Ahora quiero ver si el rank que encuentro yo se correlaciona con el que encuentran ellos.

In [None]:
# Structure is high-to-low (top-to-bottom), order is low-to-high (left-to-right)
acts_structure = 'esk qvw tam zul chr grc deu eng vie mya xuo cmn'
acts_order = 'esk chr qvw zul deu tam grc eng vie xuo cmn mya'
john_structure = 'qvw esk tam zul chr grc deu eng vie mya xuo cmn'
john_order = 'esk qvw chr zul tam deu eng grc vie mya xuo cmn'
luke_structure = 'qvw esk tam zul chr grc deu eng vie mya xuo cmn'
luke_order = 'esk qvw chr zul deu tam grc eng vie mya xuo cmn'
revelation_structure = 'qvw esk tam zul chr grc deu eng vie mya cmn xuo'
revelation_order = 'esk qvw chr tam zul deu grc eng vie mya cmn xuo'
book_rank = {'acts': {}, 'john': {}, 'luke': {}, 'revelation': {}}
book_rank['acts']['structure'] = acts_structure.split(' ')

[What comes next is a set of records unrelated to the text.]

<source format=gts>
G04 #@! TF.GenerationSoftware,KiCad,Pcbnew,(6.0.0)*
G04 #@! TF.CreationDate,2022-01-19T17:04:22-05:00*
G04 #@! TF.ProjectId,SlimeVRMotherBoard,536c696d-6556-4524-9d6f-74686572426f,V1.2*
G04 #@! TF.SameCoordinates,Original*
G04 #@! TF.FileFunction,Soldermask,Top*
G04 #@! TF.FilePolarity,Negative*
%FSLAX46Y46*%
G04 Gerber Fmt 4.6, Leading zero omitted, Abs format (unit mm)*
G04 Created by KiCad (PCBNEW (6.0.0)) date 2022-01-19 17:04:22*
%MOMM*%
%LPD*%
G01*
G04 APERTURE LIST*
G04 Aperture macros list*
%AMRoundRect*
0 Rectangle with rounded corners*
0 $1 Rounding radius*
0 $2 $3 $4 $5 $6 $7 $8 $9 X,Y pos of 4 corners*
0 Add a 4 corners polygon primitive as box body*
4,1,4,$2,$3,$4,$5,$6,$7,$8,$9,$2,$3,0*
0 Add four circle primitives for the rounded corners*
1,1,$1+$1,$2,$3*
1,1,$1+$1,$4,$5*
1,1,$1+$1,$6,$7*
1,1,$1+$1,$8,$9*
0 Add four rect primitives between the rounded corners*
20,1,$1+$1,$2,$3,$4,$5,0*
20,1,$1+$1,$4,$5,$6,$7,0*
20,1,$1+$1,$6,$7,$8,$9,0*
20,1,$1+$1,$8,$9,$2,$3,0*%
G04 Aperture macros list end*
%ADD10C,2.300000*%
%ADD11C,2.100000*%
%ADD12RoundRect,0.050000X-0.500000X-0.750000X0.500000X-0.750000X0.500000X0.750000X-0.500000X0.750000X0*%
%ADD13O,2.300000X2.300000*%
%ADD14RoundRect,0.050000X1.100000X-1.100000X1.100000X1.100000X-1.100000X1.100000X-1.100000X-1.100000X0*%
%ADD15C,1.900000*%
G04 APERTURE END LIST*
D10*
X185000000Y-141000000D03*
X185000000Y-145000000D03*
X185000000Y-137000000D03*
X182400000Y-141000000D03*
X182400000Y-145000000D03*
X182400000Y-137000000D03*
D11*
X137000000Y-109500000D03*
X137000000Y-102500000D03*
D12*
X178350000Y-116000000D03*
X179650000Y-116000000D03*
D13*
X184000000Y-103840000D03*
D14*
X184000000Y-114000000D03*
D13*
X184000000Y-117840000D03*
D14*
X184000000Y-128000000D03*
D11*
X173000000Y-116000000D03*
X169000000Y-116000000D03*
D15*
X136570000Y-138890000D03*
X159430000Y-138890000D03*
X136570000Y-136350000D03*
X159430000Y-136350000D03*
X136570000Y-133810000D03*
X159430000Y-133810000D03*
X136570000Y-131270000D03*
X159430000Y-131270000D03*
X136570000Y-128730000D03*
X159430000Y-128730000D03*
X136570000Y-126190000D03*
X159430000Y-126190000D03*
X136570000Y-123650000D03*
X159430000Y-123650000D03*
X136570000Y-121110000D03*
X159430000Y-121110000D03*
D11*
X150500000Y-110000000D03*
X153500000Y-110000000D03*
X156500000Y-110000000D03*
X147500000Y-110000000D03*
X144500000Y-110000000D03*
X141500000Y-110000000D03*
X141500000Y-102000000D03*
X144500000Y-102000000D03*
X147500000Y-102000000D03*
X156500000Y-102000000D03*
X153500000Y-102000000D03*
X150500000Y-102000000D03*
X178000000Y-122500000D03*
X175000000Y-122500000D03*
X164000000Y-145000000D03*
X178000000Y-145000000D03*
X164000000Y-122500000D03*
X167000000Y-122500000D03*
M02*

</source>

book_rank['acts']['order'] = acts_order.split(' ')
book_rank['john']['structure'] = john_structure.split(' ')
book_rank['john']['order'] = john_order.split(' ')

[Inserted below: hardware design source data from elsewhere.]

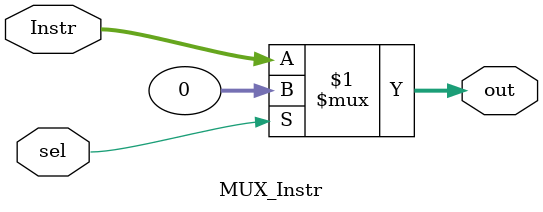
<source format=v>
`timescale 1ns / 1ps
module MUX_Instr(
    input [31:0] Instr,
    input sel,
    output [31:0] out
    );
	assign out=sel?0:Instr;

endmodule

</source>
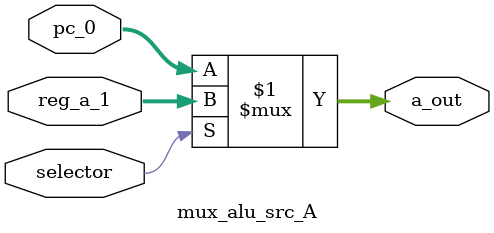
<source format=v>
module mux_alu_src_A(
    input wire selector,
    input wire[31:0] pc_0,
    input wire[31:0] reg_a_1, 
    output wire[31:0] a_out
);

    assign a_out = (selector) ? reg_a_1 : pc_0;

endmodule

</source>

book_rank['luke']['structure'] = luke_structure.split(' ')
book_rank['luke']['order'] = luke_order.split(' ')
book_rank['revelation']['structure'] = revelation_structure.split(' ')

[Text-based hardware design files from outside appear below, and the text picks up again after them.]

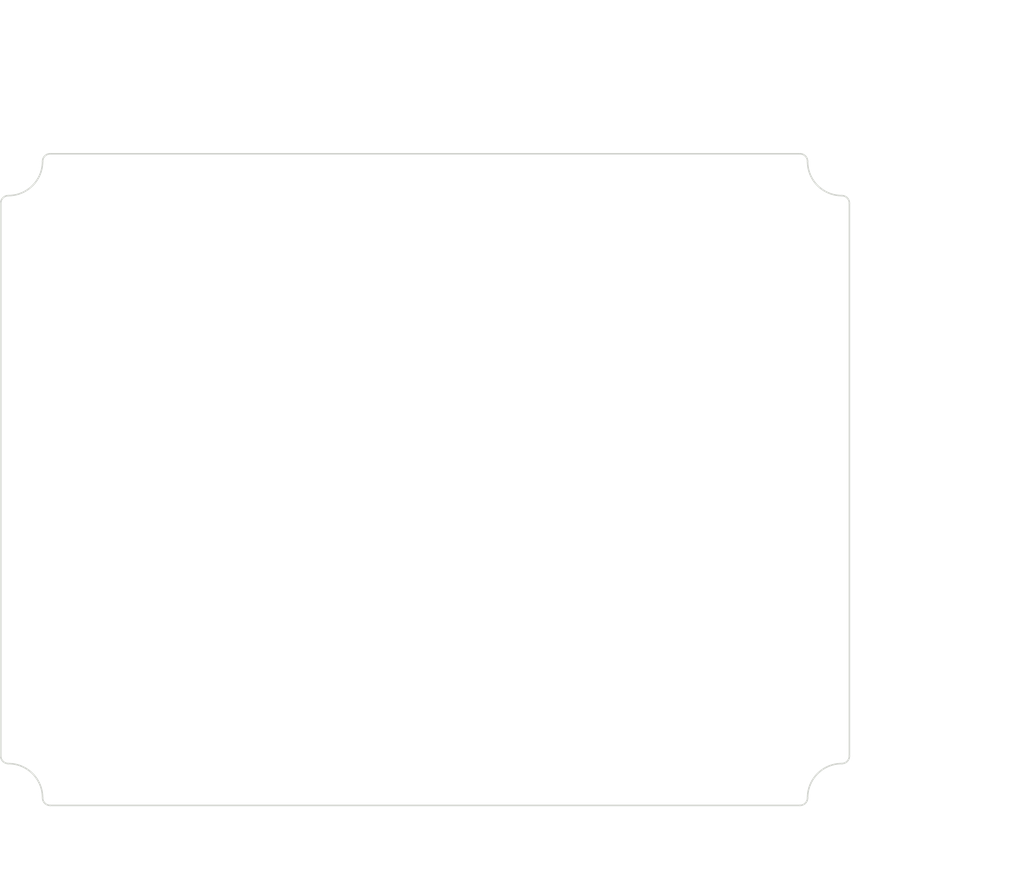
<source format=kicad_pcb>
(kicad_pcb (version 20171130) (host pcbnew "(5.1.0)-1")

  (general
    (thickness 1.6)
    (drawings 48)
    (tracks 0)
    (zones 0)
    (modules 0)
    (nets 1)
  )

  (page A4)
  (layers
    (0 F.Cu signal)
    (31 B.Cu signal)
    (32 B.Adhes user)
    (33 F.Adhes user)
    (34 B.Paste user)
    (35 F.Paste user)
    (36 B.SilkS user)
    (37 F.SilkS user)
    (38 B.Mask user)
    (39 F.Mask user)
    (40 Dwgs.User user)
    (41 Cmts.User user)
    (42 Eco1.User user)
    (43 Eco2.User user)
    (44 Edge.Cuts user)
    (45 Margin user)
    (46 B.CrtYd user)
    (47 F.CrtYd user)
    (48 B.Fab user)
    (49 F.Fab user)
  )

  (setup
    (last_trace_width 0.25)
    (trace_clearance 0.2)
    (zone_clearance 0.508)
    (zone_45_only no)
    (trace_min 0.2)
    (via_size 0.8)
    (via_drill 0.4)
    (via_min_size 0.4)
    (via_min_drill 0.3)
    (uvia_size 0.3)
    (uvia_drill 0.1)
    (uvias_allowed no)
    (uvia_min_size 0.2)
    (uvia_min_drill 0.1)
    (edge_width 0.05)
    (segment_width 0.2)
    (pcb_text_width 0.3)
    (pcb_text_size 1.5 1.5)
    (mod_edge_width 0.12)
    (mod_text_size 1 1)
    (mod_text_width 0.15)
    (pad_size 1.524 1.524)
    (pad_drill 0.762)
    (pad_to_mask_clearance 0.051)
    (solder_mask_min_width 0.25)
    (aux_axis_origin 0 0)
    (visible_elements FFFFFF7F)
    (pcbplotparams
      (layerselection 0x010fc_ffffffff)
      (usegerberextensions false)
      (usegerberattributes false)
      (usegerberadvancedattributes false)
      (creategerberjobfile false)
      (excludeedgelayer true)
      (linewidth 0.152400)
      (plotframeref false)
      (viasonmask false)
      (mode 1)
      (useauxorigin false)
      (hpglpennumber 1)
      (hpglpenspeed 20)
      (hpglpendiameter 15.000000)
      (psnegative false)
      (psa4output false)
      (plotreference true)
      (plotvalue true)
      (plotinvisibletext false)
      (padsonsilk false)
      (subtractmaskfromsilk false)
      (outputformat 1)
      (mirror false)
      (drillshape 1)
      (scaleselection 1)
      (outputdirectory ""))
  )

  (net 0 "")

  (net_class Default "This is the default net class."
    (clearance 0.2)
    (trace_width 0.25)
    (via_dia 0.8)
    (via_drill 0.4)
    (uvia_dia 0.3)
    (uvia_drill 0.1)
  )

  (gr_arc (start 193.963955 53.449583) (end 189.462394 53.451178) (angle -89.95937976) (layer Edge.Cuts) (width 0.2))
  (gr_line (start 194.962005 131.618227) (end 194.962005 58.951144) (layer Edge.Cuts) (width 0.2))
  (gr_arc (start 84.393751 53.449583) (end 84.395346 57.951144) (angle -89.95937976) (layer Edge.Cuts) (width 0.2))
  (gr_line (start 89.895312 52.451533) (end 188.462394 52.451533) (layer Edge.Cuts) (width 0.2))
  (gr_line (start 83.395701 58.951144) (end 83.395701 131.618227) (layer Edge.Cuts) (width 0.2))
  (gr_arc (start 84.393751 137.119787) (end 88.895312 137.118192) (angle -89.95937976) (layer Edge.Cuts) (width 0.2))
  (gr_arc (start 193.963955 137.119787) (end 193.96236 132.618227) (angle -89.95937976) (layer Edge.Cuts) (width 0.2))
  (gr_line (start 188.462394 138.117837) (end 89.895312 138.117837) (layer Edge.Cuts) (width 0.2))
  (gr_arc (start 188.462394 137.117837) (end 188.462394 138.117837) (angle -89.97968988) (layer Edge.Cuts) (width 0.2))
  (gr_arc (start 193.962005 131.618227) (end 193.96236 132.618227) (angle -89.97968988) (layer Edge.Cuts) (width 0.2))
  (gr_arc (start 193.962005 58.951144) (end 194.962005 58.951144) (angle -89.97968988) (layer Edge.Cuts) (width 0.2))
  (gr_arc (start 188.462394 53.451533) (end 189.462394 53.451178) (angle -89.97968988) (layer Edge.Cuts) (width 0.2))
  (gr_arc (start 89.895312 53.451533) (end 89.895312 52.451533) (angle -89.97968988) (layer Edge.Cuts) (width 0.2))
  (gr_arc (start 84.395701 58.951144) (end 84.395346 57.951144) (angle -89.97968988) (layer Edge.Cuts) (width 0.2))
  (gr_arc (start 84.395701 131.618227) (end 83.395701 131.618227) (angle -89.97968988) (layer Edge.Cuts) (width 0.2))
  (gr_arc (start 89.895312 137.117837) (end 88.895312 137.118192) (angle -89.97968988) (layer Edge.Cuts) (width 0.2))
  (gr_text [R0.04] (at 198.190856 147.113433) (layer Dwgs.User)
    (effects (font (size 1.7 1.53) (thickness 0.2125)))
  )
  (gr_text " R1.00" (at 198.190856 143.555998) (layer Dwgs.User)
    (effects (font (size 1.7 1.53) (thickness 0.2125)))
  )
  (gr_line (start 191.720086 145.223972) (end 189.581076 139.901459) (layer Dwgs.User) (width 0.2))
  (gr_line (start 193.720086 145.223972) (end 191.720086 145.223972) (layer Dwgs.User) (width 0.2))
  (gr_text [3.37] (at 213.896698 97.174146) (layer Dwgs.User)
    (effects (font (size 1.7 1.53) (thickness 0.2125)))
  )
  (gr_text " 85.67" (at 213.896698 93.616711) (layer Dwgs.User)
    (effects (font (size 1.7 1.53) (thickness 0.2125)))
  )
  (gr_line (start 213.896698 136.117837) (end 213.896698 98.84212) (layer Dwgs.User) (width 0.2))
  (gr_line (start 213.896698 54.451533) (end 213.896698 91.72725) (layer Dwgs.User) (width 0.2))
  (gr_line (start 189.462394 138.117837) (end 217.071698 138.117837) (layer Dwgs.User) (width 0.2))
  (gr_line (start 189.462394 52.451533) (end 217.071698 52.451533) (layer Dwgs.User) (width 0.2))
  (gr_text [2.94] (at 202.865583 97.174146) (layer Dwgs.User)
    (effects (font (size 1.7 1.53) (thickness 0.2125)))
  )
  (gr_text " 74.67" (at 202.865583 93.616711) (layer Dwgs.User)
    (effects (font (size 1.7 1.53) (thickness 0.2125)))
  )
  (gr_line (start 202.865583 130.618227) (end 202.865583 98.84212) (layer Dwgs.User) (width 0.2))
  (gr_line (start 202.865583 59.951144) (end 202.865583 91.72725) (layer Dwgs.User) (width 0.2))
  (gr_line (start 194.96236 132.618227) (end 206.040583 132.618227) (layer Dwgs.User) (width 0.2))
  (gr_line (start 194.96236 57.951144) (end 206.040583 57.951144) (layer Dwgs.User) (width 0.2))
  (gr_text [R0.18] (at 177.056077 64.103842) (layer Dwgs.User)
    (effects (font (size 1.7 1.53) (thickness 0.2125)))
  )
  (gr_text " R4.50" (at 177.056077 60.546407) (layer Dwgs.User)
    (effects (font (size 1.7 1.53) (thickness 0.2125)))
  )
  (gr_line (start 183.526848 62.214381) (end 188.985121 57.630672) (layer Dwgs.User) (width 0.2))
  (gr_line (start 181.526848 62.214381) (end 183.526848 62.214381) (layer Dwgs.User) (width 0.2))
  (gr_text [3.96] (at 139.178853 44.367734) (layer Dwgs.User)
    (effects (font (size 1.7 1.53) (thickness 0.2125)))
  )
  (gr_text " 100.57" (at 139.178853 40.810299) (layer Dwgs.User)
    (effects (font (size 1.7 1.53) (thickness 0.2125)))
  )
  (gr_line (start 187.462394 42.478273) (end 143.886766 42.478273) (layer Dwgs.User) (width 0.2))
  (gr_line (start 90.895312 42.478273) (end 134.47094 42.478273) (layer Dwgs.User) (width 0.2))
  (gr_line (start 189.462394 52.451178) (end 189.462394 39.303273) (layer Dwgs.User) (width 0.2))
  (gr_line (start 88.895312 52.451178) (end 88.895312 39.303273) (layer Dwgs.User) (width 0.2))
  (gr_text [4.39] (at 139.178853 37.398505) (layer Dwgs.User)
    (effects (font (size 1.7 1.53) (thickness 0.2125)))
  )
  (gr_text " 111.57" (at 139.178853 33.84107) (layer Dwgs.User)
    (effects (font (size 1.7 1.53) (thickness 0.2125)))
  )
  (gr_line (start 192.962005 35.509044) (end 143.886766 35.509044) (layer Dwgs.User) (width 0.2))
  (gr_line (start 85.395701 35.509044) (end 134.47094 35.509044) (layer Dwgs.User) (width 0.2))
  (gr_line (start 194.962005 57.951144) (end 194.962005 32.334044) (layer Dwgs.User) (width 0.2))
  (gr_line (start 83.395701 57.951144) (end 83.395701 32.334044) (layer Dwgs.User) (width 0.2))

)

</source>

book_rank['revelation']['order'] = revelation_order.split(' ')
koplenig_et_al_books = {'chr', 'cmn', 'deu', 'eng', 'esk', 'grc', 'mya', 'tam', 
                        'qvw', 'vie', 'xuo', 'zul'}
for book in book_rank.keys():
    for quantity in book_rank[book].keys():
        assert set(book_rank[book][quantity]) == koplenig_et_al_books
        assert len(book_rank[book][quantity]) == len(koplenig_et_al_books)

In [None]:
# Remove mya from the Koplenig et al results
for book, rest in book_rank.items():
    for q, v in rest.items():
        v.remove('mya')

In [None]:
for book_name in sorted(df['book'].unique()):
    if book_name.lower() not in book_rank.keys():
        continue
    book_df = df[df['book'] == book_name]
    assert len(book_df) == book_df['bible_id'].nunique(), book_name
    book_df = book_df[['language', 'D_order', 'D_structure']].groupby('language').mean().reset_index()
    x_pm = book_df['D_order'].tolist()
    y_pm = book_df['D_structure'].tolist()
    labels = book_df['language'].tolist()
    x_k = [book_rank[book_name.lower()]['order'].index(el) for el in labels]
    y_k = [book_rank[book_name.lower()]['structure'].index(el) for el in labels]
    print(f"{book_name}: r_s: {spearmanr(x_pm, x_k).correlation:.2f}")
    print(f"{book_name}: r_s: {spearmanr(y_pm, y_k).correlation:.2f}")

So my findings correlate very strongly with those of Koplenig et al, as expected.